→ Problem to solve: Scan the material below for the string "ذاکر". Report every line that has it.

Top of Supplied material

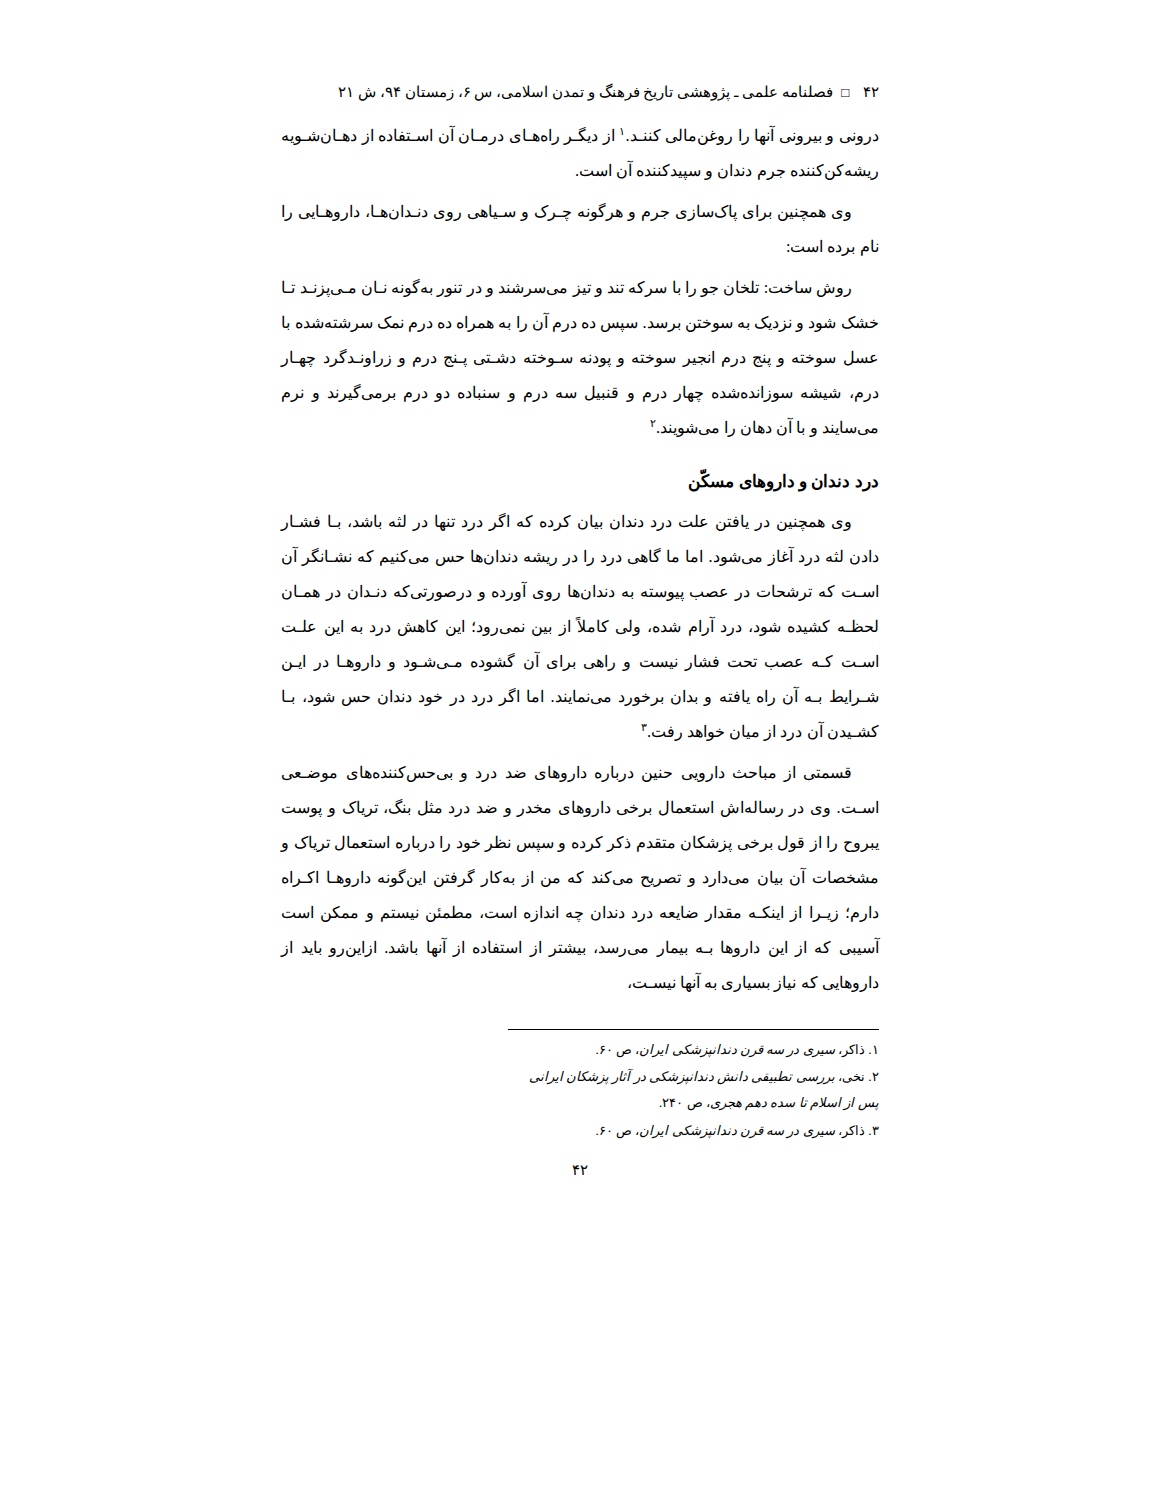۴۲ □ فصلنامه علمی ـ پژوهشی تاریخ فرهنگ و تمدن اسلامی، س ۶، زمستان ۹۴، ش ۲۱
درونی و بیرونی آنها را روغن‌مالی کننـد.۱ از دیگـر راه‌هـای درمـان آن اسـتفاده از دهـان‌شـویه ریشه‌کن‌کننده جرم دندان و سپیدکننده آن است.
وی همچنین برای پاک‌سازی جرم و هرگونه چـرک و سـیاهی روی دنـدان‌هـا، داروهـایی را نام برده است:
روش ساخت: تلخان جو را با سرکه تند و تیز می‌سرشند و در تنور به‌گونه نـان مـی‌پزنـد تـا خشک شود و نزدیک به سوختن برسد. سپس ده درم آن را به همراه ده درم نمک سرشته‌شده با عسل سوخته و پنج درم انجیر سوخته و پودنه سـوخته دشـتی پـنج درم و زراونـدگرد چهـار درم، شیشه سوزانده‌شده چهار درم و قنبیل سه درم و سنباده دو درم برمی‌گیرند و نرم می‌سایند و با آن دهان را می‌شویند.۲
درد دندان و داروهای مسکّن
وی همچنین در یافتن علت درد دندان بیان کرده که اگر درد تنها در لثه باشد، بـا فشـار دادن لثه درد آغاز می‌شود. اما ما گاهی درد را در ریشه دندان‌ها حس می‌کنیم که نشـانگر آن اسـت که ترشحات در عصب پیوسته به دندان‌ها روی آورده و درصورتی‌که دنـدان در همـان لحظـه کشیده شود، درد آرام شده، ولی کاملاً از بین نمی‌رود؛ این کاهش درد به این علـت اسـت کـه عصب تحت فشار نیست و راهی برای آن گشوده مـی‌شـود و داروهـا در ایـن شـرایط بـه آن راه یافته و بدان برخورد می‌نمایند. اما اگر درد در خود دندان حس شود، بـا کشـیدن آن درد از میان خواهد رفت.۳
قسمتی از مباحث دارویی حنین درباره داروهای ضد درد و بی‌حس‌کننده‌های موضـعی اسـت. وی در رساله‌اش استعمال برخی داروهای مخدر و ضد درد مثل بنگ، تریاک و پوست یبروح را از قول برخی پزشکان متقدم ذکر کرده و سپس نظر خود را درباره استعمال تریاک و مشخصات آن بیان می‌دارد و تصریح می‌کند که من از به‌کار گرفتن این‌گونه داروهـا اکـراه دارم؛ زیـرا از اینکـه مقدار ضایعه درد دندان چه اندازه است، مطمئن نیستم و ممکن است آسیبی که از این داروها بـه بیمار می‌رسد، بیشتر از استفاده از آنها باشد. ازاین‌رو باید از داروهایی که نیاز بسیاری به آنها نیسـت،
۱. ذاکر، سیری در سه قرن دندانپزشکی ایران، ص ۶۰.
۲. نخی، بررسی تطبیقی دانش دندانپزشکی در آثار پزشکان ایرانی پس از اسلام تا سده دهم هجری، ص ۲۴۰.
۳. ذاکر، سیری در سه قرن دندانپزشکی ایران، ص ۶۰.
۴۲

Bottom of Supplied material

→ Written response:
۱. ذاکر، سیری در سه قرن دندانپزشکی ایران، ص ۶۰.
۳. ذاکر، سیری در سه قرن دندانپزشکی ایران، ص ۶۰.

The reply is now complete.